__Aim of the task__.
Please rewrite the data from the start up to and including the line with "Ihr Kontakt zu", replacing "Kinderschutz" with "Datenschutz" and leaving everything else unchanged.

**** Records for this task

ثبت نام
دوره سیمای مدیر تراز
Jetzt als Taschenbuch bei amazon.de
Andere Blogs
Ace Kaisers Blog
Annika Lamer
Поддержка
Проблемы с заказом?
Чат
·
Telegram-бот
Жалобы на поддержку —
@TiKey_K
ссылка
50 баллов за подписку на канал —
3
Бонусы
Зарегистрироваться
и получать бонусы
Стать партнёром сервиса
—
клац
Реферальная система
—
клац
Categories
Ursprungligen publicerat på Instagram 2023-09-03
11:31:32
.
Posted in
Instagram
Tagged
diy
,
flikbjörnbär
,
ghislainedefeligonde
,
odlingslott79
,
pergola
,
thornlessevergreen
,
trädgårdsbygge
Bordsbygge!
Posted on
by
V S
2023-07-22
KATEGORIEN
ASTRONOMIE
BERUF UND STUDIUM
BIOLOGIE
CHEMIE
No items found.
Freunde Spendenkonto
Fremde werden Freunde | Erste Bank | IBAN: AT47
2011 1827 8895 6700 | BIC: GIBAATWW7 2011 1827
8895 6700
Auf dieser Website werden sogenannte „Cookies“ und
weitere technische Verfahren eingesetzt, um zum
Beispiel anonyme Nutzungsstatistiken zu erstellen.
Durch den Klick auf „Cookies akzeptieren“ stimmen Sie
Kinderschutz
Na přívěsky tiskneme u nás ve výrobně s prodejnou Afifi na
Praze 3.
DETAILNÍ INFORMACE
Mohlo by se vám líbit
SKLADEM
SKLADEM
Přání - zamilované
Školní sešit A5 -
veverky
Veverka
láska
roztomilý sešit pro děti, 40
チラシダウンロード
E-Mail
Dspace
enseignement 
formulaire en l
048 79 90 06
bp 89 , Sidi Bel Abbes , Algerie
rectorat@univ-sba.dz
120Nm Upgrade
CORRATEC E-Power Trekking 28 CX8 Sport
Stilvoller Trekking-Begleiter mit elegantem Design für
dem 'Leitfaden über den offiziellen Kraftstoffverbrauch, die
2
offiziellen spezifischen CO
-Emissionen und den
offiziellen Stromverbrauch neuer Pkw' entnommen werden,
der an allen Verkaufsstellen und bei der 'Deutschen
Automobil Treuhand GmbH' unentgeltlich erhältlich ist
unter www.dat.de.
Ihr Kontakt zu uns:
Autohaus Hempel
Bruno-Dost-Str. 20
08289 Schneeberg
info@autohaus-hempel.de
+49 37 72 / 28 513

********

__Response to the exercise__.
ثبت نام
دوره سیمای مدیر تراز
Jetzt als Taschenbuch bei amazon.de
Andere Blogs
Ace Kaisers Blog
Annika Lamer
Поддержка
Проблемы с заказом?
Чат
·
Telegram-бот
Жалобы на поддержку —
@TiKey_K
ссылка
50 баллов за подписку на канал —
3
Бонусы
Зарегистрироваться
и получать бонусы
Стать партнёром сервиса
—
клац
Реферальная система
—
клац
Categories
Ursprungligen publicerat på Instagram 2023-09-03
11:31:32
.
Posted in
Instagram
Tagged
diy
,
flikbjörnbär
,
ghislainedefeligonde
,
odlingslott79
,
pergola
,
thornlessevergreen
,
trädgårdsbygge
Bordsbygge!
Posted on
by
V S
2023-07-22
KATEGORIEN
ASTRONOMIE
BERUF UND STUDIUM
BIOLOGIE
CHEMIE
No items found.
Freunde Spendenkonto
Fremde werden Freunde | Erste Bank | IBAN: AT47
2011 1827 8895 6700 | BIC: GIBAATWW7 2011 1827
8895 6700
Auf dieser Website werden sogenannte „Cookies“ und
weitere technische Verfahren eingesetzt, um zum
Beispiel anonyme Nutzungsstatistiken zu erstellen.
Durch den Klick auf „Cookies akzeptieren“ stimmen Sie
Datenschutz
Na přívěsky tiskneme u nás ve výrobně s prodejnou Afifi na
Praze 3.
DETAILNÍ INFORMACE
Mohlo by se vám líbit
SKLADEM
SKLADEM
Přání - zamilované
Školní sešit A5 -
veverky
Veverka
láska
roztomilý sešit pro děti, 40
チラシダウンロード
E-Mail
Dspace
enseignement 
formulaire en l
048 79 90 06
bp 89 , Sidi Bel Abbes , Algerie
rectorat@univ-sba.dz
120Nm Upgrade
CORRATEC E-Power Trekking 28 CX8 Sport
Stilvoller Trekking-Begleiter mit elegantem Design für
dem 'Leitfaden über den offiziellen Kraftstoffverbrauch, die
2
offiziellen spezifischen CO
-Emissionen und den
offiziellen Stromverbrauch neuer Pkw' entnommen werden,
der an allen Verkaufsstellen und bei der 'Deutschen
Automobil Treuhand GmbH' unentgeltlich erhältlich ist
unter www.dat.de.
Ihr Kontakt zu uns:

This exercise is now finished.